Preparing to Buy a CPA Practice

There are a number of steps to consider before buying a CPA or Accounting Practice. It is very hard to purchase a CPA or Accounting practice in a metro area. Some things to consider: demand is strong, there are always multiple buyers, and usually, there are multiple offers on these practices.

So, how do you differentiate yourself? Here are six steps that will substantially improve your success chances.

Table of Contents

Be prepared to submit a bio

Be prepared to submit a bio and have one representing you as you want to be seen. If you have tax experience, make sure that the bio clearly describes this experience and any other experience that will help convince the seller that you have the right skills. Most sellers and good intermediaries will require this before you meet with any potential seller.

Have your mode of financing already pre-determined

Have your mode of financing already pre-determined. There are banks that lend specifically to CPA’s (practice solutions group), and most banks will do an SBA loan for a practice. The seller usually supplies some financing as well. That being said, a buyer should have already had a conversation with a lender and know the way to proceed. This will show the seller that you are prepared and are taking this seriously.

Listen to the seller

Make sure to listen to the seller. Most buyers come in with their canned questions, but they forget to really listen to the answers. There are incredible clues, and some sellers will be bold enough to tell you exactly what they are looking for. If you listen, you can differentiate needs vs wants and the items that will be the most important to the seller.

Be prepared to write an LOI or purchase agreement

Be prepared to write an LOI or purchase agreement within a day of meeting with the seller if your investigation leads you to believe you want to proceed; there should be no question in the seller’s mind that you want to buy the firm. The speed with which you move will give you a distinct advantage. While others decide how to structure the offer, you already have an offer on the table.

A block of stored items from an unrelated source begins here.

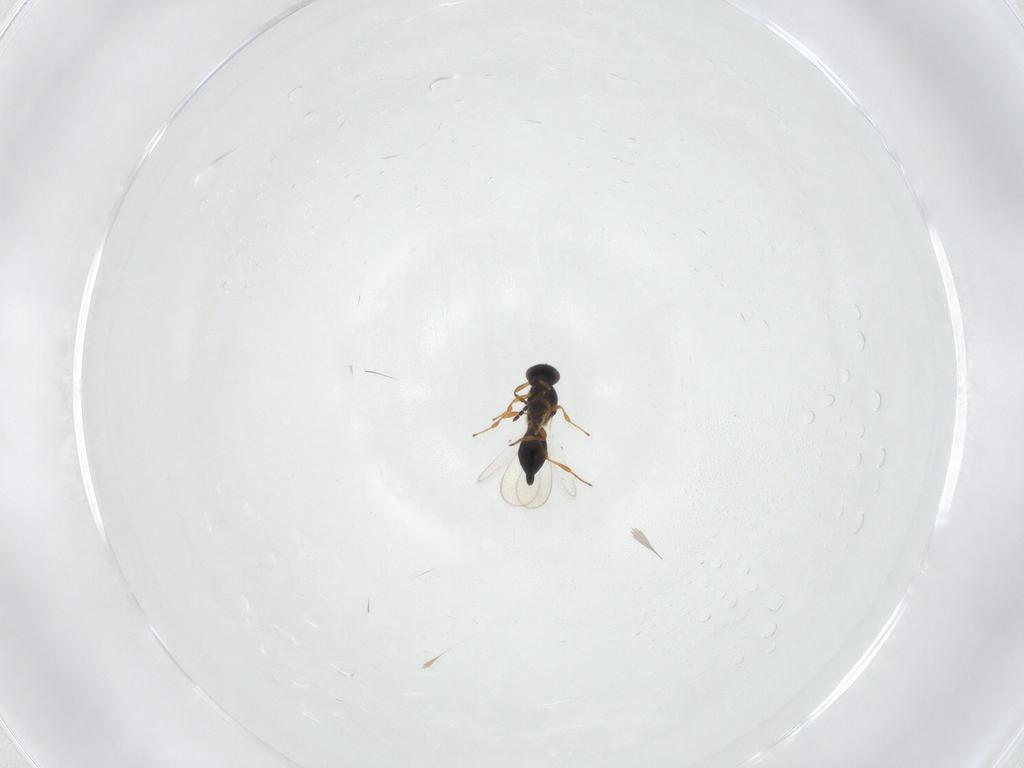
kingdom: Animalia
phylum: Arthropoda
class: Insecta
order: Hymenoptera
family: Platygastridae
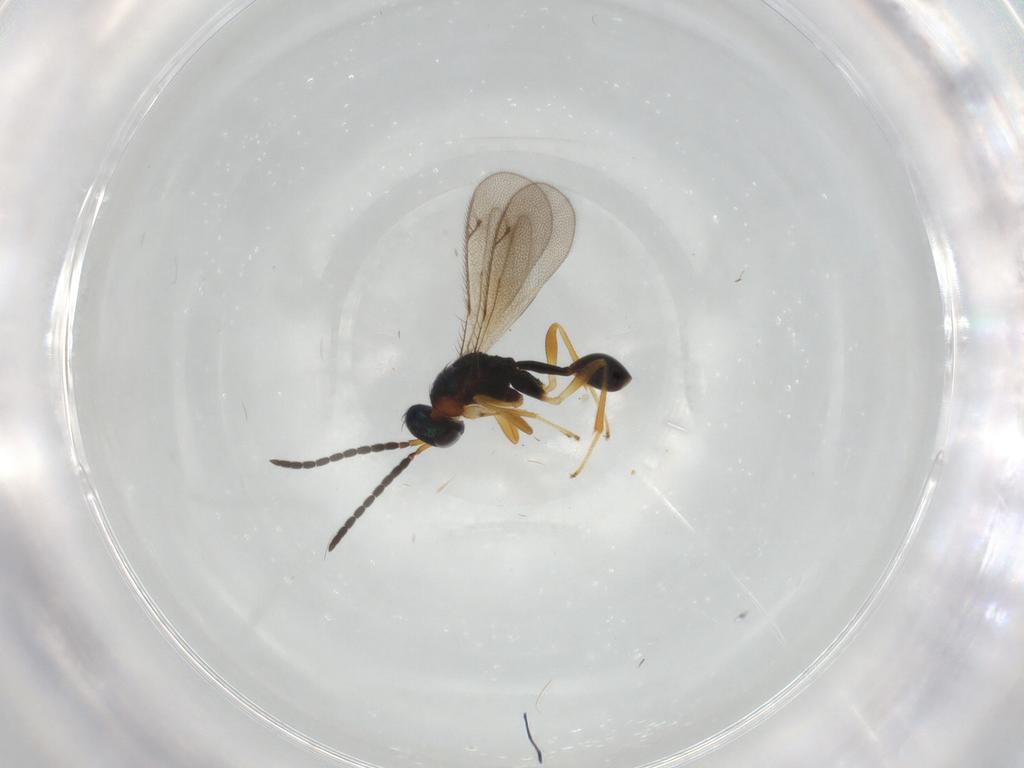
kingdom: Animalia
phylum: Arthropoda
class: Insecta
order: Hymenoptera
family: Diparidae
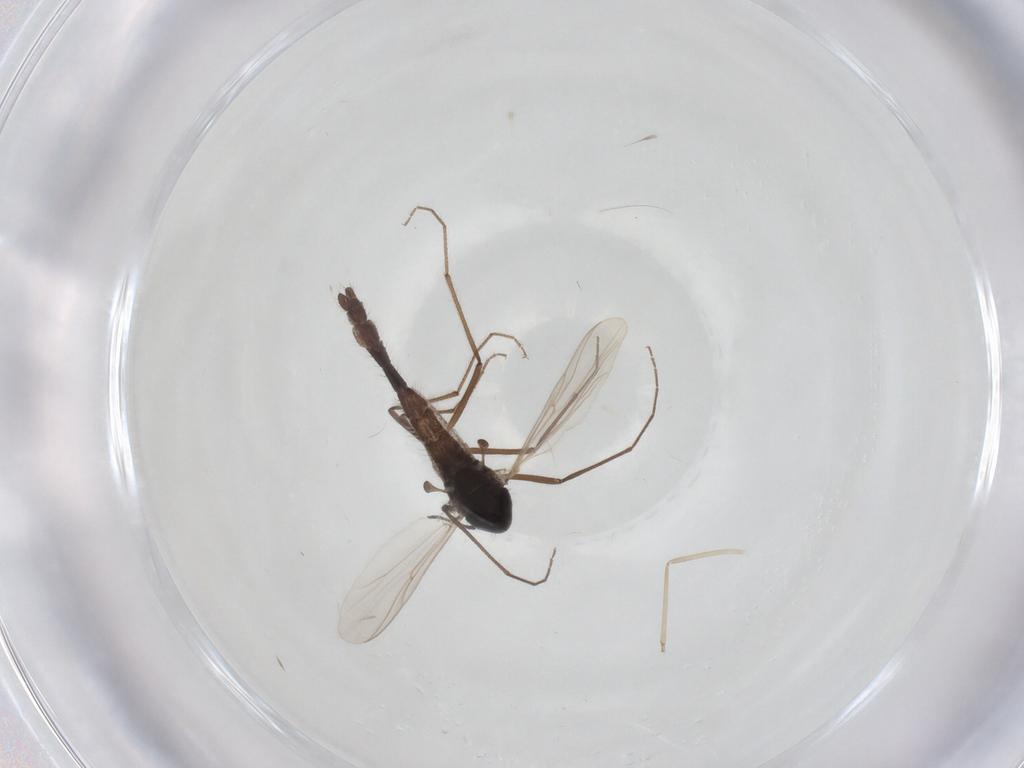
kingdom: Animalia
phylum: Arthropoda
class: Insecta
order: Diptera
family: Chironomidae
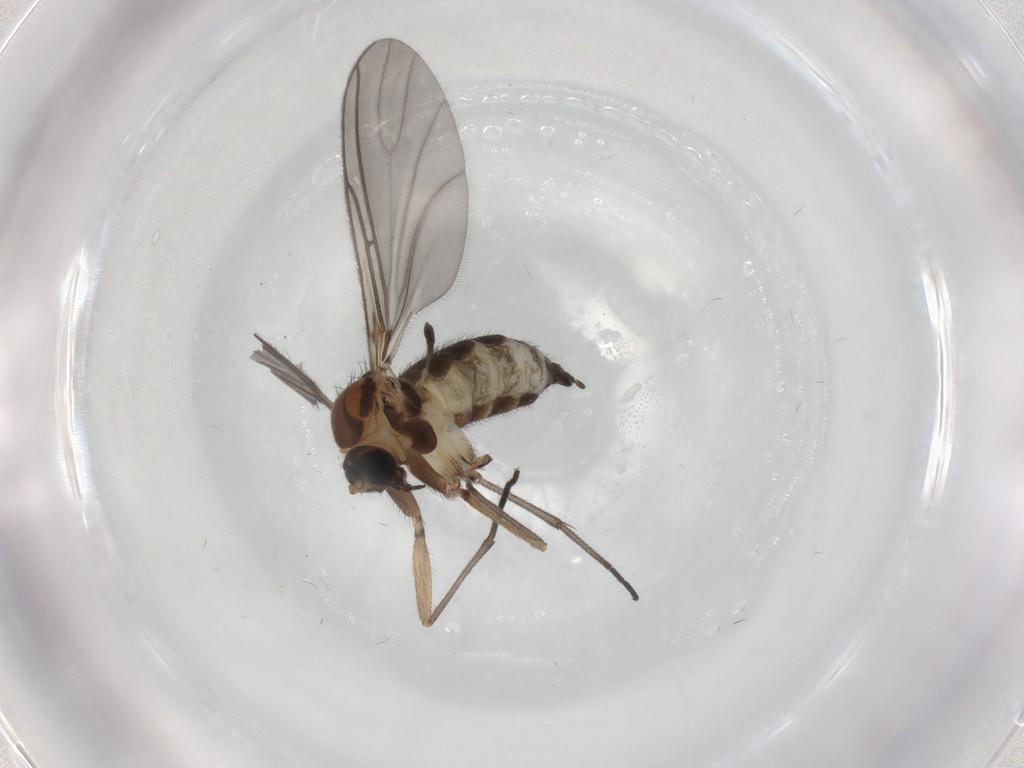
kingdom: Animalia
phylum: Arthropoda
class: Insecta
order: Diptera
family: Sciaridae
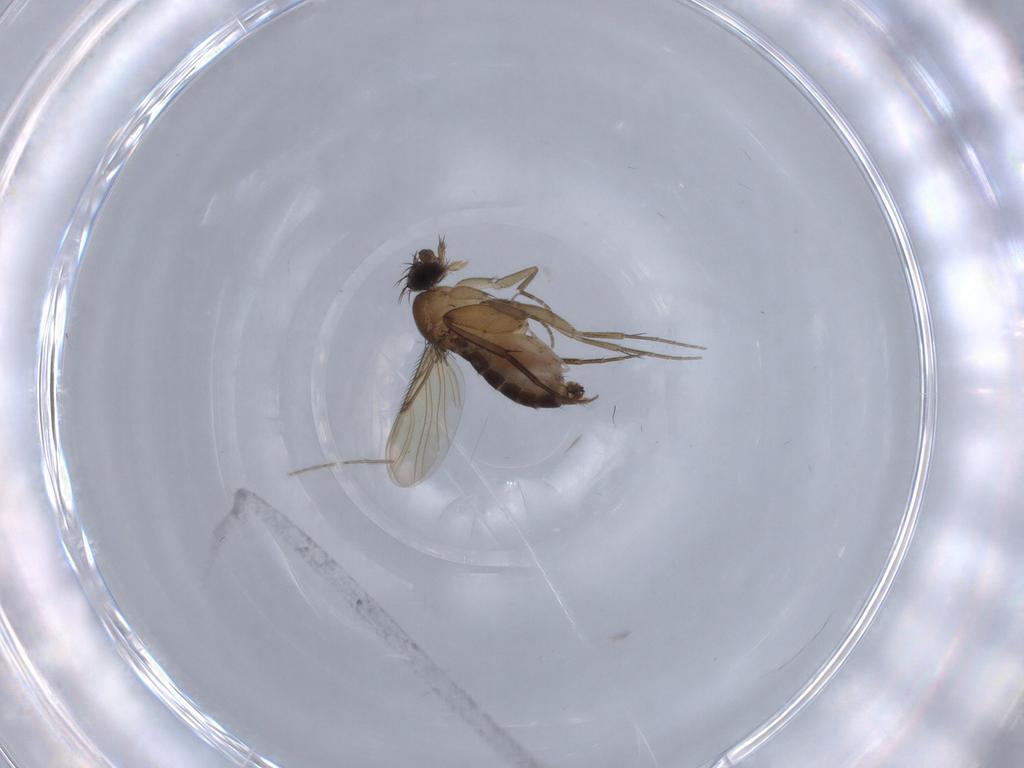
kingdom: Animalia
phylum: Arthropoda
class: Insecta
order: Diptera
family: Phoridae
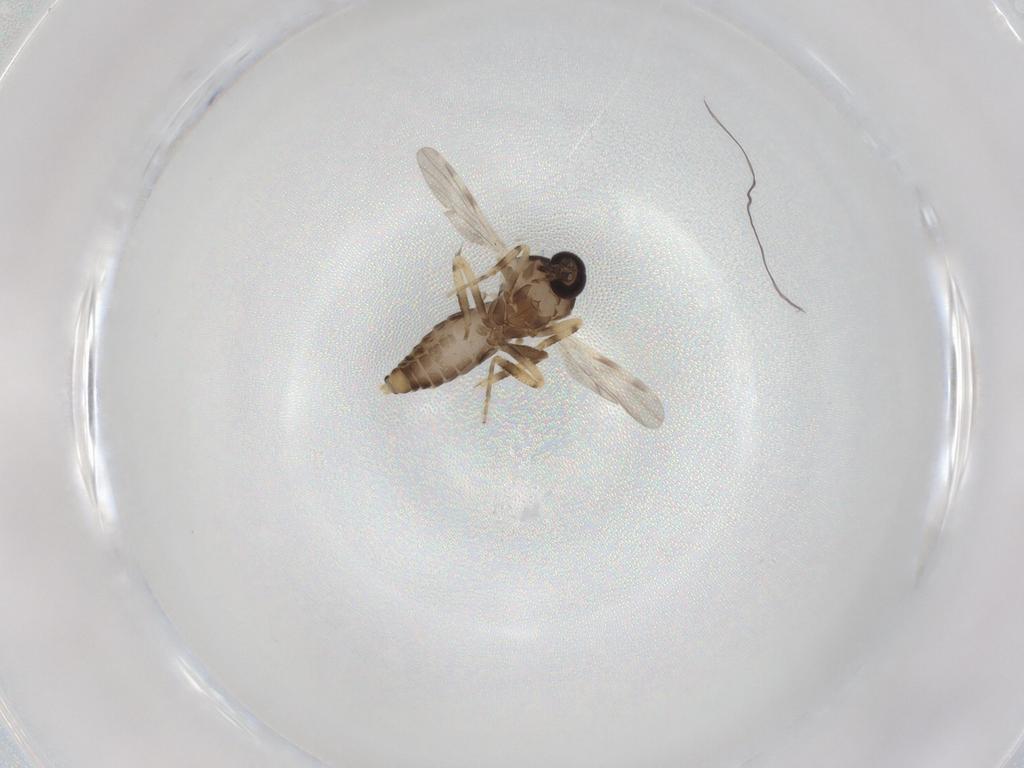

Have both binding and non-binding components

If you are writing an LOI, the LOI should have both binding and non-binding components. The LOI should contain an exclusivity clause and a confidentiality clause, as well as a response time that is all binding. An open-ended LOI just gives the seller time to pull in other offers. The LOI should also provide the seller with something you think they may want but may not be expecting.

Outline your timeline

Be prepared to outline your timeline and give definitive dates where there will be a purchase agreement, loan application, loan approval, final contingency removal, and close. Showing the seller how you will move through the transaction will help them see the milestones and commit to the project plan.